Here is the full text of the Court’s order:

“The application for stay of executive of sentence of death presented to Justice Kennedy and by him referred to the Court is granted. The motion of petitioner for leave to proceed in forma pauperis and the petition for a writ of certiorari are granted. The brief of petitioner is to be filed with the Clerk and served upon opposing counsel on or before 3 p.m. Monday, March 6, 2006. The brief of respondents is to be filed with the Clerk and served upon opposing counsel on or before 3 p.m., Monday, April 3, 2006. The reply brief, if any, is to be filed with the Clerk and served upon opposing counsel on or before 3 p.m., Monday, April 17, 2006. The stay shall terminate upon the sending down of the judgment of this Court.”

The case is Hill v. Crosby, docket 05-8794.

Here are the two questions the Court agreed to hear:

“1. Whether a complaint brought under 42 USC Sec. 1983 by a death-sentenced state prisoner, who seeks to stay his execution in order to pursue a challenge to the chemicals utilized for carrying out the execution, is properly recharacterized as a habeas corpus petition under 28 USC Sec. 2254?

“2. Whether, under this Court’s decision in Nelson, a challenge to a particular protocol the State plans to use during the execution process constitutes a cognizable claim under 42 USC Sec. 1983?”

The reference is to Nelson v. Alabama, a case the Supreme Court decided May 24, 2004. By a unanimous vote, the Court ruled that an inmate challenging an Alabama procedure for preparing an inimate for death by lethal injection could pursue an Eighth Amendment claim under Section 1983.

However, the Court. in an opinion by Justice Sandra Day O’Connor, said its ruling was “extremely limited,” and stressed that it left open “the question of how to treat method-of-execution claims generally.” It rejected the state’s argument there that the decision in favor of the death row inmate would open the floodgates to all sorts of challenges to execution methods.

In the new case now to be reviewed, the 11th Circuit Court ruled on Tuesday that Hill could not pursue his claim, because it treated his claim as a multiple habeas challenge, and he had not obtained a court’s permission to file it.

Hill was scheduled to die at 6 p.m. Tuesday, but his life was spared by an interim order by Justice Anthony M. Kennedy, delaying execution until the Court could consider the appeal it granted on Wednesday. Kennedy referred the case to the full Court, resulting in the new grant. The temporary bar to his execution will remain in effect until the Court decides his case.



12 Comments »



  1. Here is the Eleventh Circuit opinion.

→ DATA SECTION

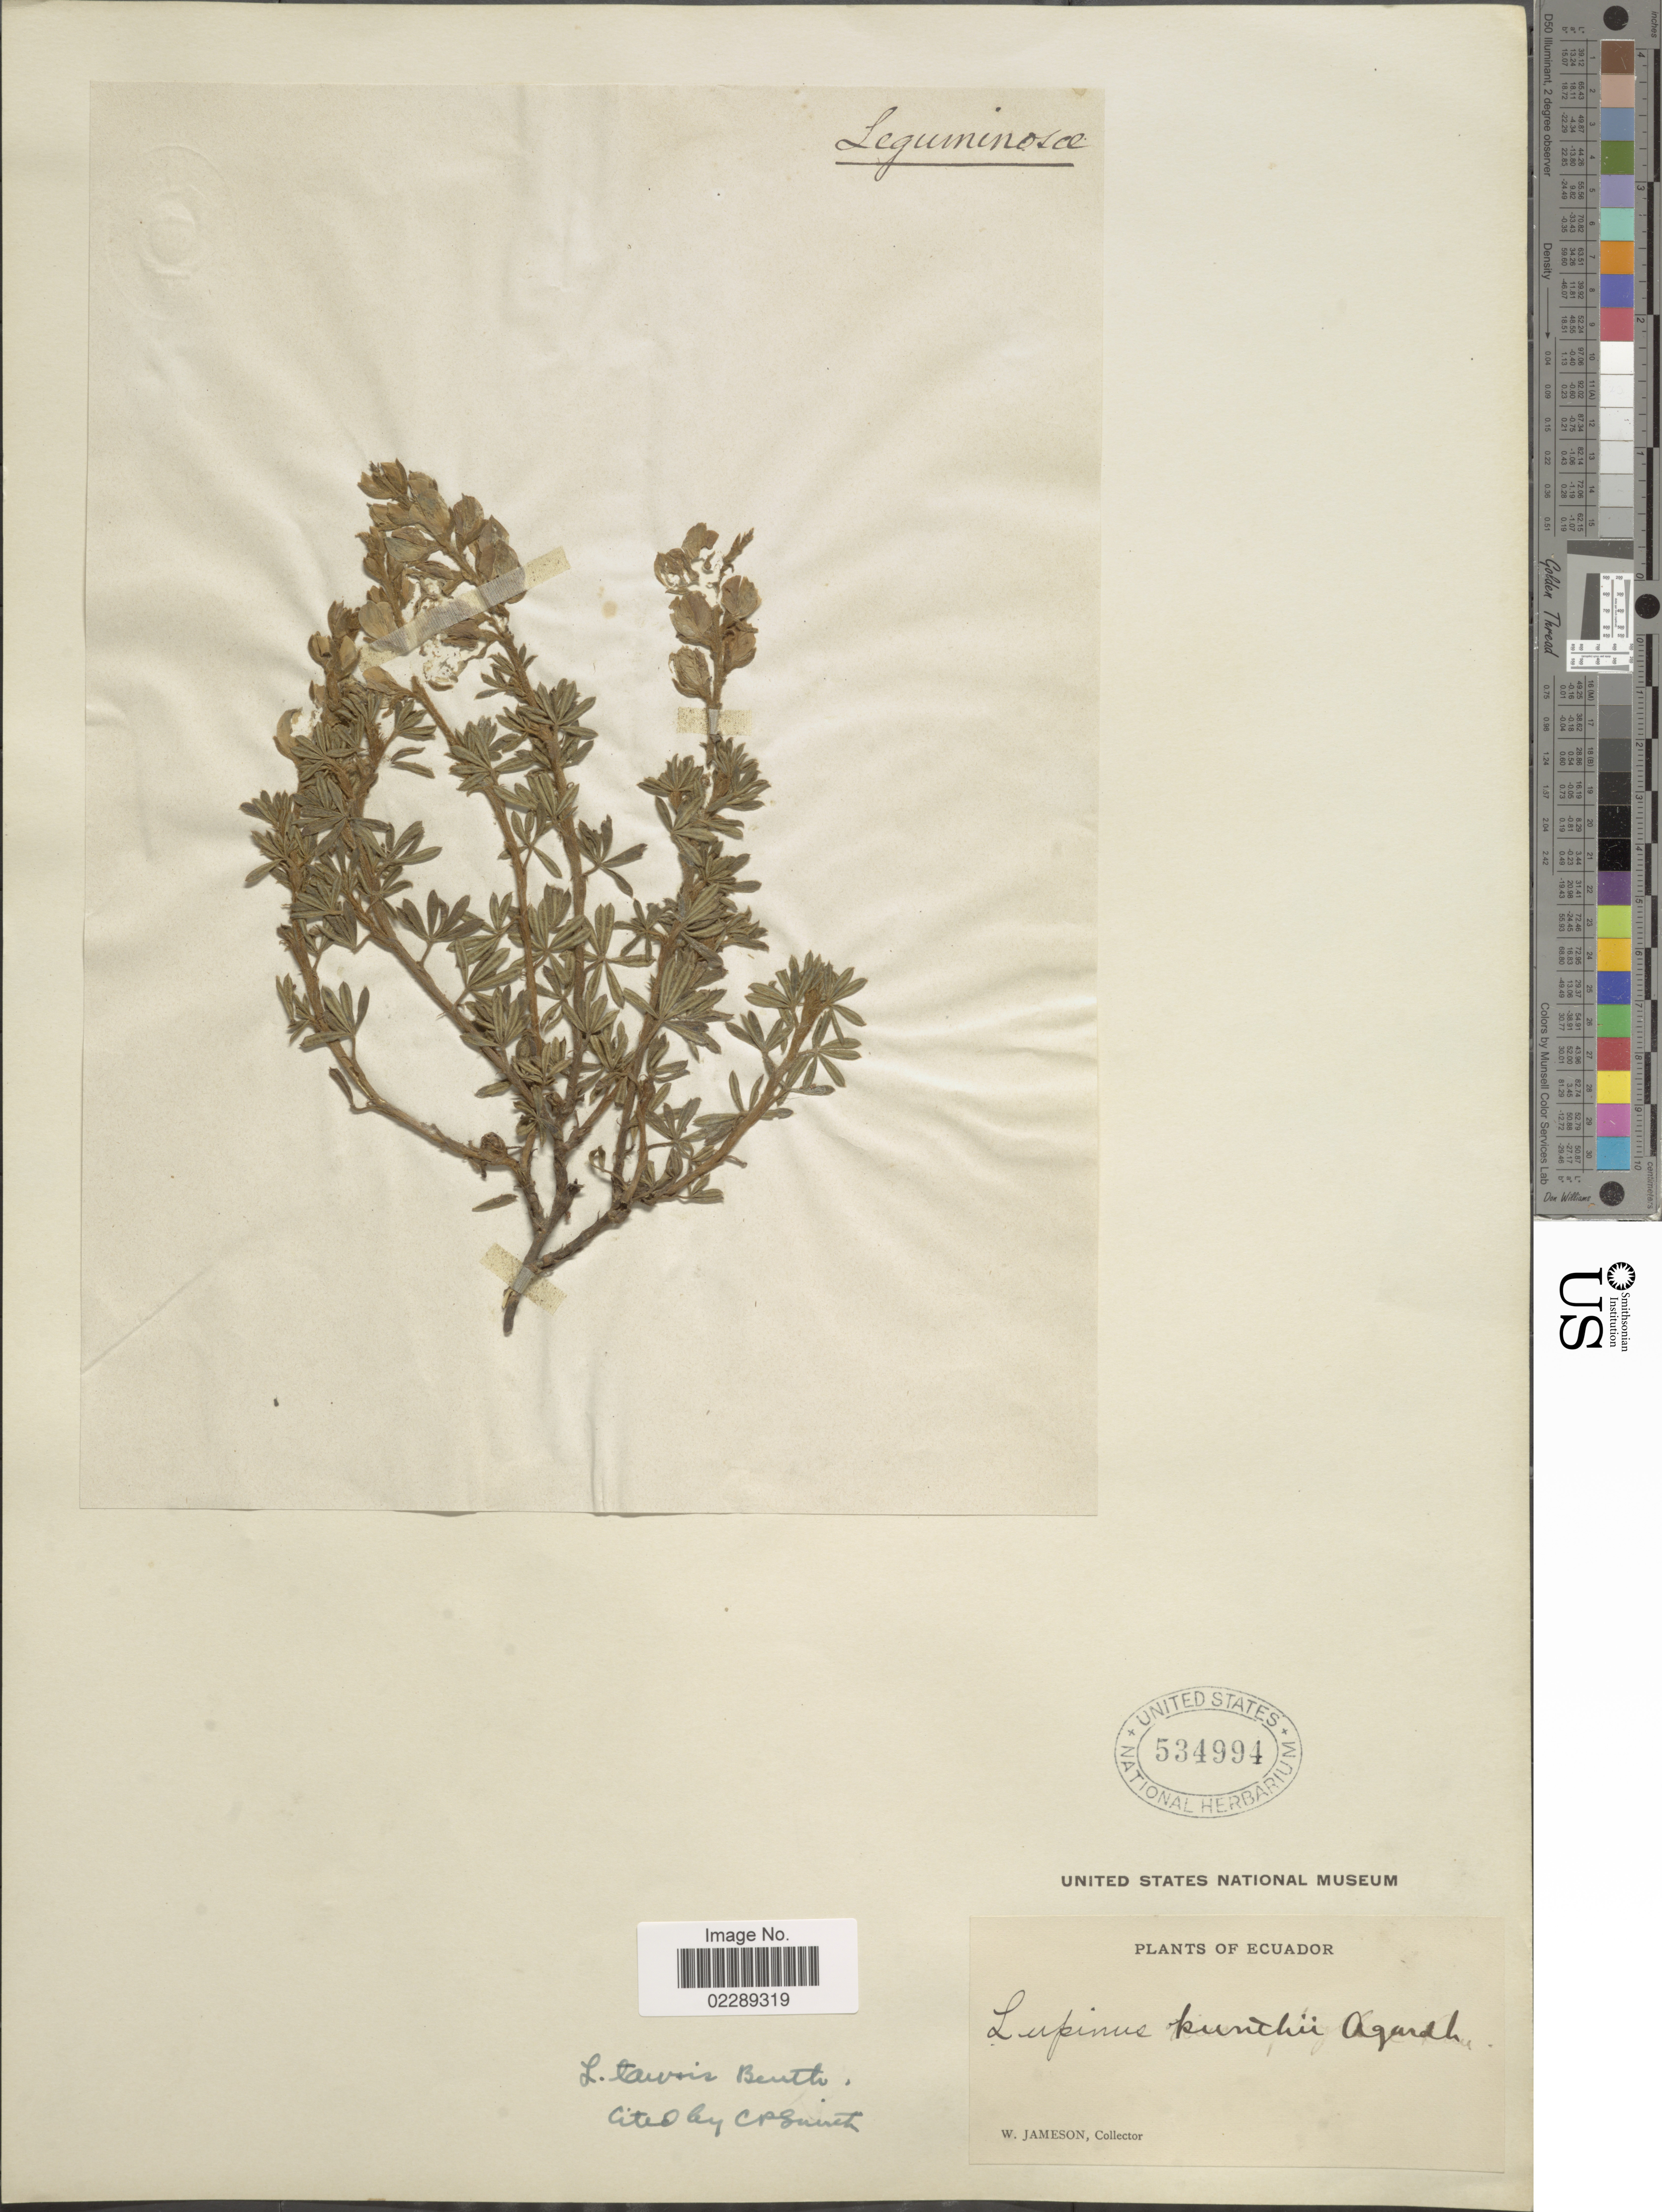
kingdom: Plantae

→ OBJECTIVE
Can you repeat, word for word, the part of the Hill v. Crosby article that begins with the words containing "The case is" and ends with "USC Sec. 2254?"?

→ FULL SOLUTION
The case is Hill v. Crosby, docket 05-8794.

Here are the two questions the Court agreed to hear:

“1. Whether a complaint brought under 42 USC Sec. 1983 by a death-sentenced state prisoner, who seeks to stay his execution in order to pursue a challenge to the chemicals utilized for carrying out the execution, is properly recharacterized as a habeas corpus petition under 28 USC Sec. 2254?